Ideally when we do the canary deployment in production, then some amount of traffic will be going to canary version of app and we will be performing some analysis and if analysis failed, meaning rollout aborted in that case, we will have canary subset pointing to canary replica set that does not have any pod meaning all clients using canary version will see issues.
So we need to have same behavior as we have at the end of full promotion where both canary and stable subset points to stable replicaset.
@huikang which means its wrong, bec in that case canary subset will point to the canary replicaset that does not have any pod running meaning canary requests will fail.
Although the canary of the rollout status points to the replicaset with 0 pods, the virtualservice have 0 weight to the canary rs; so no traffic will be sent to the replicaset.

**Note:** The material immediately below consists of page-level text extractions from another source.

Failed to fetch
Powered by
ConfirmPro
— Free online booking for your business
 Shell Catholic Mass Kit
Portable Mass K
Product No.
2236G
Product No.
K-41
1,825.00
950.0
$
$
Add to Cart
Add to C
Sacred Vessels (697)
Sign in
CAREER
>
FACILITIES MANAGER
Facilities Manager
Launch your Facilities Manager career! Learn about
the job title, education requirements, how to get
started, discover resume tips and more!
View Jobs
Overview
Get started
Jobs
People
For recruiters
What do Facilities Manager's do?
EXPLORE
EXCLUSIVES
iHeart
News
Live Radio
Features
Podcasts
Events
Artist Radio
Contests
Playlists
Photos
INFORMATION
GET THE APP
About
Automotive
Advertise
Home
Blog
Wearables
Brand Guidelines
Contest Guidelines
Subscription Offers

So we need to have same behavior as we have at the end of full promotion where both canary and stable subset points to stable replicaset.
I agree that the status should reset to the status where canary and stable points to the stable replicaset after update is aborted.

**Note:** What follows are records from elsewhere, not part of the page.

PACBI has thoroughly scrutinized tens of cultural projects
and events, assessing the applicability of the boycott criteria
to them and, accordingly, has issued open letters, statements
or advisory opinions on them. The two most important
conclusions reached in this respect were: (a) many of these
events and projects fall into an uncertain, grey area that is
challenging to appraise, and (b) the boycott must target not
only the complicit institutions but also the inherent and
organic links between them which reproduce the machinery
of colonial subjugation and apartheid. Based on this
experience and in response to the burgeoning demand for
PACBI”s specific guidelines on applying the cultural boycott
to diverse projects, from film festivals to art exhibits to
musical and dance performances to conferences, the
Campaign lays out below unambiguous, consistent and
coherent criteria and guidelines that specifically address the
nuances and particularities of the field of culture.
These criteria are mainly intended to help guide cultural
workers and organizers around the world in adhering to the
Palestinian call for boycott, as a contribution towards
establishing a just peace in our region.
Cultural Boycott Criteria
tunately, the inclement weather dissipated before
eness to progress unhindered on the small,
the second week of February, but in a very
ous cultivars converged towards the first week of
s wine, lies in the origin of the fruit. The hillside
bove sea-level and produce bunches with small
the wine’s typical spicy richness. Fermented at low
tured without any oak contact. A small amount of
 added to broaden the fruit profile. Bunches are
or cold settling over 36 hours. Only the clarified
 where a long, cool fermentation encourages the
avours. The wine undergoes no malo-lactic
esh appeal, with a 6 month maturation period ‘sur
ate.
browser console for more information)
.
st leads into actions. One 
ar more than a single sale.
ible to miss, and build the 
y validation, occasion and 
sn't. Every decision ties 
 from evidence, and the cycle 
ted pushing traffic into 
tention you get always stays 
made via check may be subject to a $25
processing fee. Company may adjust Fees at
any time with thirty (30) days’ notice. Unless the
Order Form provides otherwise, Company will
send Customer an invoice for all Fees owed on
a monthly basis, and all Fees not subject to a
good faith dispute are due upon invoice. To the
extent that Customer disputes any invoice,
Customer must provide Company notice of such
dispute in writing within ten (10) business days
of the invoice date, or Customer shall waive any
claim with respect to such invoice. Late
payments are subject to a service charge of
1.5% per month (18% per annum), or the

even if virtual service is having weight 0 for the canary, there is a case when you have session affinity enabled then in that case your traffic will still go to canary replica set.becuase in virtual service you have that rule defined for our canary session affinity cookie.

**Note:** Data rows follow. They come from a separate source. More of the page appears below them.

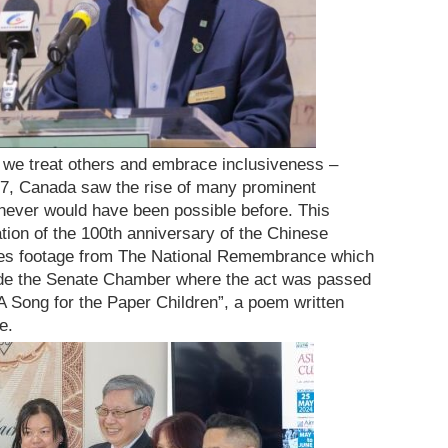
we treat others and embrace inclusiveness –
947, Canada saw the rise of many prominent
never would have been possible before. This
tion of the 100th anniversary of the Chinese
ures footage from The National Remembrance which
ide the Senate Chamber where the act was passed
“A Song for the Paper Children”, a poem written
e.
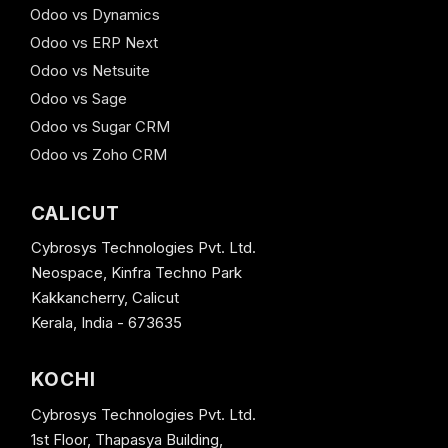
Odoo vs Dynamics
Odoo vs ERP Next
Odoo vs Netsuite
Odoo vs Sage
Odoo vs Sugar CRM
Odoo vs Zoho CRM
CALICUT
Cybrosys Technologies Pvt. Ltd.
Neospace, Kinfra Techno Park
Kakkancherry, Calicut
Kerala, India - 673635
KOCHI
Cybrosys Technologies Pvt. Ltd.
1st Floor, Thapasya Building,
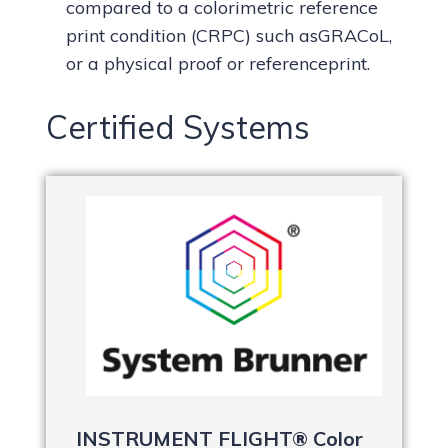
compared to a colorimetric reference
print condition (CRPC) such asGRACoL,
or a physical proof or referenceprint.
Certified Systems
INSTRUMENT FLIGHT® Color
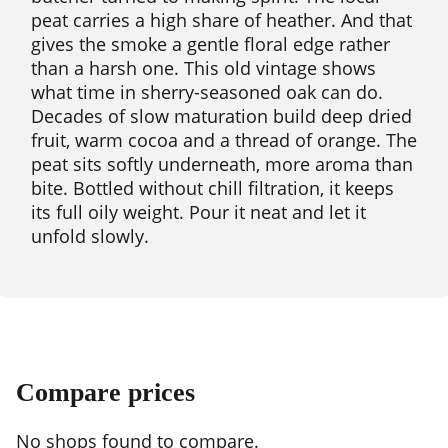
peat carries a high share of heather. And that
gives the smoke a gentle floral edge rather
than a harsh one. This old vintage shows
what time in sherry-seasoned oak can do.
Decades of slow maturation build deep dried
fruit, warm cocoa and a thread of orange. The
peat sits softly underneath, more aroma than
bite. Bottled without chill filtration, it keeps
its full oily weight. Pour it neat and let it
unfold slowly.
Compare prices
No shops found to compare.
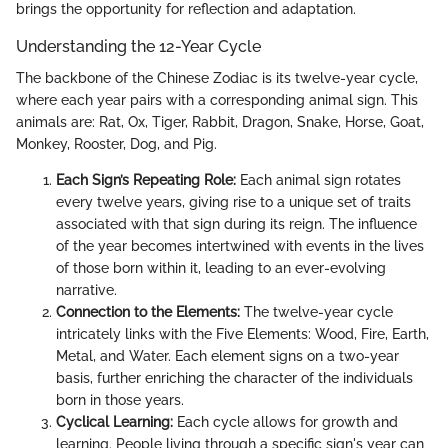
brings the opportunity for reflection and adaptation.
Understanding the 12-Year Cycle
The backbone of the Chinese Zodiac is its twelve-year cycle,
where each year pairs with a corresponding animal sign. This
animals are: Rat, Ox, Tiger, Rabbit, Dragon, Snake, Horse, Goat,
Monkey, Rooster, Dog, and Pig.
Each Sign’s Repeating Role:
Each animal sign rotates
every twelve years, giving rise to a unique set of traits
associated with that sign during its reign. The influence
of the year becomes intertwined with events in the lives
of those born within it, leading to an ever-evolving
narrative.
Connection to the Elements:
The twelve-year cycle
intricately links with the Five Elements: Wood, Fire, Earth,
Metal, and Water. Each element signs on a two-year
basis, further enriching the character of the individuals
born in those years.
Cyclical Learning:
Each cycle allows for growth and
learning. People living through a specific sign's year can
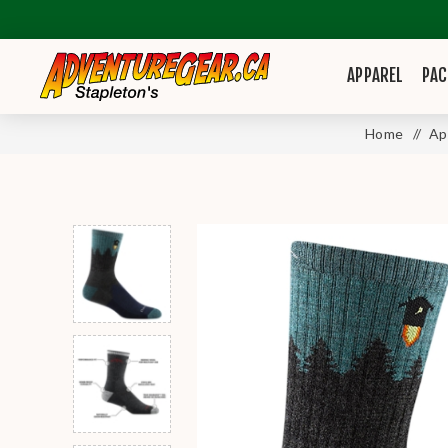
APPAREL
PAC
Home
/
Ap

Apart from that, let me know if i can help to fix this bug, i already found the place when we are updating the hash but not able to find why its diff that full promotion. https://github.com/argoproj/argo-rollouts/blob/5f0f8b4558467f5a1a09e7d08057ccf9973c01c7/rollout/trafficrouting.go#L130-L179
if you take a look at above code in all case it calls updatehash, but we need to find a place where its session canaryHash to stableHash in case of full promotion.
@huikang
I think the root cause is https://github.com/argoproj/argo-rollouts/blob/18677425dc2447a3c43683b1bdac3d031e4de6d6/rollout/trafficrouting.go#L126-L128
Even after the update is aborted, c.newRS
still points to the 0-replica rs, which leaves the newRS hash in the status.canary.weights.canary
.
Maybe we can set newRS
to stable RS if newRS is being deleted
at https://github.com/argoproj/argo-rollouts/blob/0309eb6b4a2176995be1842a0f8d6bfb7f6d9943/rollout/replicaset.go#L144-L147
I might miss some cases. @jessesuen , could you provide any guidance?